- **TASK DETAILS**: The answer must repeat every record exactly, with all pictures omitted.

SUPPLIED DATA Block Start

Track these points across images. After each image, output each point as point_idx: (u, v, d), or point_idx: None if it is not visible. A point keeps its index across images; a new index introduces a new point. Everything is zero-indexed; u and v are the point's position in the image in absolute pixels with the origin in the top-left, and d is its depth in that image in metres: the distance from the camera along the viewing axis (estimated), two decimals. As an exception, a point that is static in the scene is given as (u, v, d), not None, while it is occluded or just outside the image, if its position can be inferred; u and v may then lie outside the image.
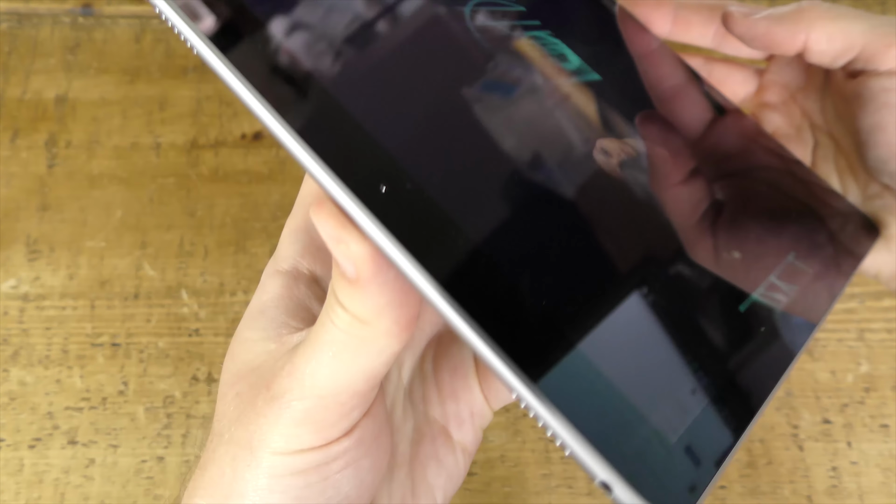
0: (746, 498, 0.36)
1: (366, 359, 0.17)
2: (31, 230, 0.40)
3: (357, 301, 0.17)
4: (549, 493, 0.36)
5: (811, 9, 0.26)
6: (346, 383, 0.18)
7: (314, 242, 0.22)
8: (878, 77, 0.26)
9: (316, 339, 0.18)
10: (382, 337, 0.17)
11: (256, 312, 0.21)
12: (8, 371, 0.37)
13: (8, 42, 0.45)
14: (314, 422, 0.18)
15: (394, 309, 0.17)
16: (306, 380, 0.18)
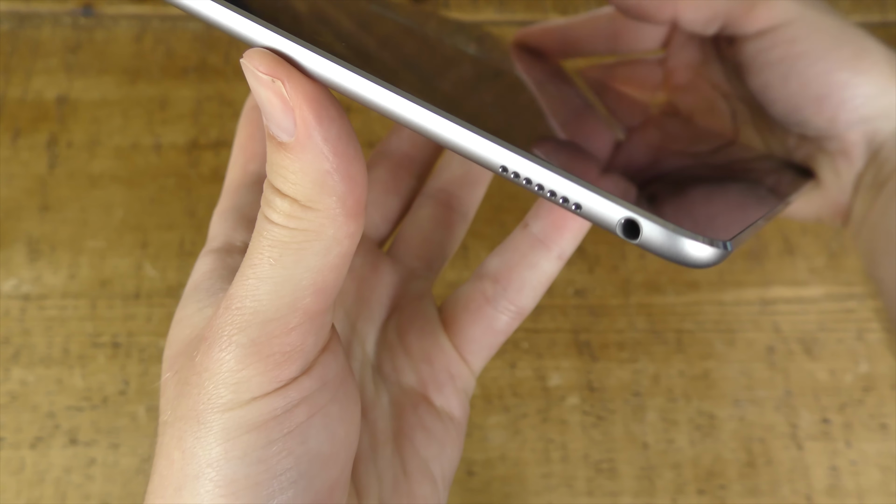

SUPPLIED DATA Block End

- **SOLUTION TO THIS PROBLEM**:
Track these points across images. After each image, output each point as point_idx: (u, v, d), or point_idx: None if it is not visible. A point keeps its index across images; a new index introduces a new point. Everything is zero-indexed; u and v are the point's position in the image in absolute pixels with the origin in the top-left, and d is its depth in that image in metres: the distance from the camera along the viewing axis (estimated), two decimals. As an exception, a point that is static in the scene is given as (u, v, d), not None, while it is occluded or just outside the image, if its position can be inferred; u and v may then lie outside the image.
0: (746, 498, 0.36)
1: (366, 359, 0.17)
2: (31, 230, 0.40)
3: (357, 301, 0.17)
4: (549, 493, 0.36)
5: (811, 9, 0.26)
6: (346, 383, 0.18)
7: (314, 242, 0.22)
8: (878, 77, 0.26)
9: (316, 339, 0.18)
10: (382, 337, 0.17)
11: (256, 312, 0.21)
12: (8, 371, 0.37)
13: (8, 42, 0.45)
14: (314, 422, 0.18)
15: (394, 309, 0.17)
16: (306, 380, 0.18)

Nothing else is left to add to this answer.